Ilkhanipour : Tout le monde est inquiet, mais en même temps, nous avons tous encore de l’espoir. Trump ne peut pas être évalué ; il peut y avoir une frappe militaire malgré les négociations. Nous avons eu cela dans le passé. Le fait est qu’il ne peut plus y avoir d’accords. Pour que cela soit clair, de nombreuses personnes viendront à Munich. Ce régime ne doit plus faire l’objet de mesures de prolongation de la vie. Cela s’est produit trop souvent aux États-Unis et en Europe.

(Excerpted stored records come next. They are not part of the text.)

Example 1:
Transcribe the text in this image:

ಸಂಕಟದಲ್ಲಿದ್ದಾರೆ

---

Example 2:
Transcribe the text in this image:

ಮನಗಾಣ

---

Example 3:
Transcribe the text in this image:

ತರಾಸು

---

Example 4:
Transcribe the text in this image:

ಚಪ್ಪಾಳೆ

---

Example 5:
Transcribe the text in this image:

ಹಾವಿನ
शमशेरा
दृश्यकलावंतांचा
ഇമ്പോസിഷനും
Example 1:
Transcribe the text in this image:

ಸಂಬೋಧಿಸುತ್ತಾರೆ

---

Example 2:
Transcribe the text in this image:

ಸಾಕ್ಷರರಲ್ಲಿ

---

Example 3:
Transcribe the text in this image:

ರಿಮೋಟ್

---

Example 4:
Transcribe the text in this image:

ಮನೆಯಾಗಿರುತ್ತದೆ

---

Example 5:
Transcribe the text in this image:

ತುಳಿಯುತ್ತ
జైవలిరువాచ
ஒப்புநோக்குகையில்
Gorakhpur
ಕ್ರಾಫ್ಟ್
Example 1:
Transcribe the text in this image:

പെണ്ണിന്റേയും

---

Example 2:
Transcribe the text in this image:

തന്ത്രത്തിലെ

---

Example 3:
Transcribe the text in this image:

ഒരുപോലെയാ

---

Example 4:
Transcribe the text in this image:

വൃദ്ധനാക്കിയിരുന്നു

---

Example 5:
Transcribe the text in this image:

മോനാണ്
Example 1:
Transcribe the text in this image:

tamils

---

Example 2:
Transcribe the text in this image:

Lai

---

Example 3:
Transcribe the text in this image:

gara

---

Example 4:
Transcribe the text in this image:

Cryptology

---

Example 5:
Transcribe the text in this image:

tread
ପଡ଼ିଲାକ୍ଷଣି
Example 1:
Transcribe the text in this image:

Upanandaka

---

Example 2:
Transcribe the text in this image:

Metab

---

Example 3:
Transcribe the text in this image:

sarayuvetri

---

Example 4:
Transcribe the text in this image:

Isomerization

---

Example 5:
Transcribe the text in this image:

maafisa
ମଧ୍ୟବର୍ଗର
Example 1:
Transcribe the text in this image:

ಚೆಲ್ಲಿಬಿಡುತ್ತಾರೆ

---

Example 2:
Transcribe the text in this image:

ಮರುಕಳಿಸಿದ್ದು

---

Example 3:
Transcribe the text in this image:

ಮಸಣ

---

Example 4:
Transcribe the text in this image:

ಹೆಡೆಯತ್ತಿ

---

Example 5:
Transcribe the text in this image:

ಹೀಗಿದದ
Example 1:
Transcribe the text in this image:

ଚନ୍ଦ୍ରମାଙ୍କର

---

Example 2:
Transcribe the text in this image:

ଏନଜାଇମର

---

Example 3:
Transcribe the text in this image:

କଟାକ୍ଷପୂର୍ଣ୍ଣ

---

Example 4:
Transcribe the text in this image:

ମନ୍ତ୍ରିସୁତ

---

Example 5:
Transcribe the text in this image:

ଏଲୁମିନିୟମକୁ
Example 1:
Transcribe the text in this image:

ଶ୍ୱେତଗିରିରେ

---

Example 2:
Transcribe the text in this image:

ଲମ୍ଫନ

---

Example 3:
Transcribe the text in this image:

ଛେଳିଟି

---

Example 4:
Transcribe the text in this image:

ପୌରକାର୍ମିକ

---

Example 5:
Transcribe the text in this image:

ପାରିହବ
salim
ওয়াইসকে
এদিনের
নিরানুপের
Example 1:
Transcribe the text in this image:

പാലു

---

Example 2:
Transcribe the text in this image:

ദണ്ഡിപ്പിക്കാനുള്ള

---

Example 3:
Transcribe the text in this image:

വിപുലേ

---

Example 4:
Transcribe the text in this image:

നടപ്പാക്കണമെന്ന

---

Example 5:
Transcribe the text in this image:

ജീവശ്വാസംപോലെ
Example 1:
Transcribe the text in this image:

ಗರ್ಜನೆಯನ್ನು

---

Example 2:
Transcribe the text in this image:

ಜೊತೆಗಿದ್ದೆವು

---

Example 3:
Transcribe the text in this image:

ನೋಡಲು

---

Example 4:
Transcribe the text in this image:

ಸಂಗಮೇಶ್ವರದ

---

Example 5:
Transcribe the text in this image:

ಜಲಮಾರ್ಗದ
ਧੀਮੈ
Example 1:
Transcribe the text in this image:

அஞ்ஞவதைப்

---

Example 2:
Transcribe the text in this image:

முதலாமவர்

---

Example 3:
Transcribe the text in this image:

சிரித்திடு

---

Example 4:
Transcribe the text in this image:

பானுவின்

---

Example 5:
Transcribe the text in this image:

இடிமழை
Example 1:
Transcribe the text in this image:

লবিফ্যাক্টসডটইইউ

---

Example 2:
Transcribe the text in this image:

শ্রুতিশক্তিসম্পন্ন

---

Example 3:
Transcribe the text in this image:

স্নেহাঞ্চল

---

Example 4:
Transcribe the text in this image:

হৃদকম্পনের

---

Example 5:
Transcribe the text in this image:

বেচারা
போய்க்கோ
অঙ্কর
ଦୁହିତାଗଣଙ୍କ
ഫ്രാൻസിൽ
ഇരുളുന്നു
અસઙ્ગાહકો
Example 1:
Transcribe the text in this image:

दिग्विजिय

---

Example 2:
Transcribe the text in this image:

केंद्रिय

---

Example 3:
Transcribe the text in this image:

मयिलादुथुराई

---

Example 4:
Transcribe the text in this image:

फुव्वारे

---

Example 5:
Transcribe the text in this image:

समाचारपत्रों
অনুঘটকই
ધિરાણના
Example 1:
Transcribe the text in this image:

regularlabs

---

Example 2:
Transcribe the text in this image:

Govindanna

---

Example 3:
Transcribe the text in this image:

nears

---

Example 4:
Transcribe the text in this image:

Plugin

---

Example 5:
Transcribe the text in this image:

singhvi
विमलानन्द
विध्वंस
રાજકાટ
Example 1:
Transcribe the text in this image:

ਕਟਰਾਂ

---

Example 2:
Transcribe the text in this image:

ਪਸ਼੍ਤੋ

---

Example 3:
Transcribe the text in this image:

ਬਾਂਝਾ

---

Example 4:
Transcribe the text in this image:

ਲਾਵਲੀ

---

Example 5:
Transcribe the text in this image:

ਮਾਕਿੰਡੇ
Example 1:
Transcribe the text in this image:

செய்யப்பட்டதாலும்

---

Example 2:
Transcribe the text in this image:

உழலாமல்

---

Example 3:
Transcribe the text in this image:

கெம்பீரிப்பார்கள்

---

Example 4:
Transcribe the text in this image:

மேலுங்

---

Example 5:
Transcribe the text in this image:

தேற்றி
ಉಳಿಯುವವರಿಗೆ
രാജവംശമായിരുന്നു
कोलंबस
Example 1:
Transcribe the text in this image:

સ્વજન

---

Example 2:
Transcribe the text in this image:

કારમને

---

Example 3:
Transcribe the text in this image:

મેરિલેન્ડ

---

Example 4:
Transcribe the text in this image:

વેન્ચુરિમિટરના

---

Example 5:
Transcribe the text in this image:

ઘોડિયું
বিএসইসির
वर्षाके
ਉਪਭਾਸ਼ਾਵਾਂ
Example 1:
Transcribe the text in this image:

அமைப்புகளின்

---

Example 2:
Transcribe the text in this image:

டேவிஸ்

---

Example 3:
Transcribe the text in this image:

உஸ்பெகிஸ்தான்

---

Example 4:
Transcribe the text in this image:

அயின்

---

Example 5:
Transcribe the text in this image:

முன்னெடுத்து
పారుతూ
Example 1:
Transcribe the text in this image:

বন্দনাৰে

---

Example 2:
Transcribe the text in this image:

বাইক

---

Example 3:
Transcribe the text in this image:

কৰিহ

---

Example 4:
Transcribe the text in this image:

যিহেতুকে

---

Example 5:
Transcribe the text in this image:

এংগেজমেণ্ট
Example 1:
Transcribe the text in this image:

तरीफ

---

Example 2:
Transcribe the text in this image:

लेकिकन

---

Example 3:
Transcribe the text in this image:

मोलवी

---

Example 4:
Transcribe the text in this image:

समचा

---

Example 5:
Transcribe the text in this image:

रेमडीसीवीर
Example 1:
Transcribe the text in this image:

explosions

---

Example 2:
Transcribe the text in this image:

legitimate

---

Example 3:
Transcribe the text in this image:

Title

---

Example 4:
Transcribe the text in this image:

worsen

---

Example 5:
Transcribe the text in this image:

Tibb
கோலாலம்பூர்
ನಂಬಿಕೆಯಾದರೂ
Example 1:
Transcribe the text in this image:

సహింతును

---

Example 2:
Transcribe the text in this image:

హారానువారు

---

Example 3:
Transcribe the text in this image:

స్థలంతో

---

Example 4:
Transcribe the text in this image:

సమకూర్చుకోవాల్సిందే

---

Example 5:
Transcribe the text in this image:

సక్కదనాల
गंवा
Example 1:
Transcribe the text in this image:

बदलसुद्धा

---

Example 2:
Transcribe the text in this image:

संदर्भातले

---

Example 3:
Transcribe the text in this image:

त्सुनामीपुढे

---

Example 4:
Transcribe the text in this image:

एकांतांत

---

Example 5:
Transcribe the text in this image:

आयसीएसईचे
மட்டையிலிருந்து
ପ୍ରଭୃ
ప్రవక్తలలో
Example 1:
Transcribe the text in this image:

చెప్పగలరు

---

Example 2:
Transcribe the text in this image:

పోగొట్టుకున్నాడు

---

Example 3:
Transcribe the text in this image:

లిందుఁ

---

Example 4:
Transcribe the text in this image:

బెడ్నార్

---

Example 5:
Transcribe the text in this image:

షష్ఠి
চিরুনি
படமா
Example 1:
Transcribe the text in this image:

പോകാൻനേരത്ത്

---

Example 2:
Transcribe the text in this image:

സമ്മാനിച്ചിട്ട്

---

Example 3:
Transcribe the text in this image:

: Dernière question : Pourquoi faites-vous référence à M. Pahlavi en tant que « prince » ?
Ilkhanipour : Il n’insiste pas lui-même, il est très terre-à-terre. Je l’appelle ainsi parce que c’est un prince. En Allemagne, la plupart des gens appelleraient sans hésitation Prince August de Hanovre Prince. Il en est un, que cela vous plaise ou non. Mais cela ne constitue pas une indication d’une forme de gouvernement. Je m’adresserais également à chacun par son titre académique. Pour moi, c’est une question de respect.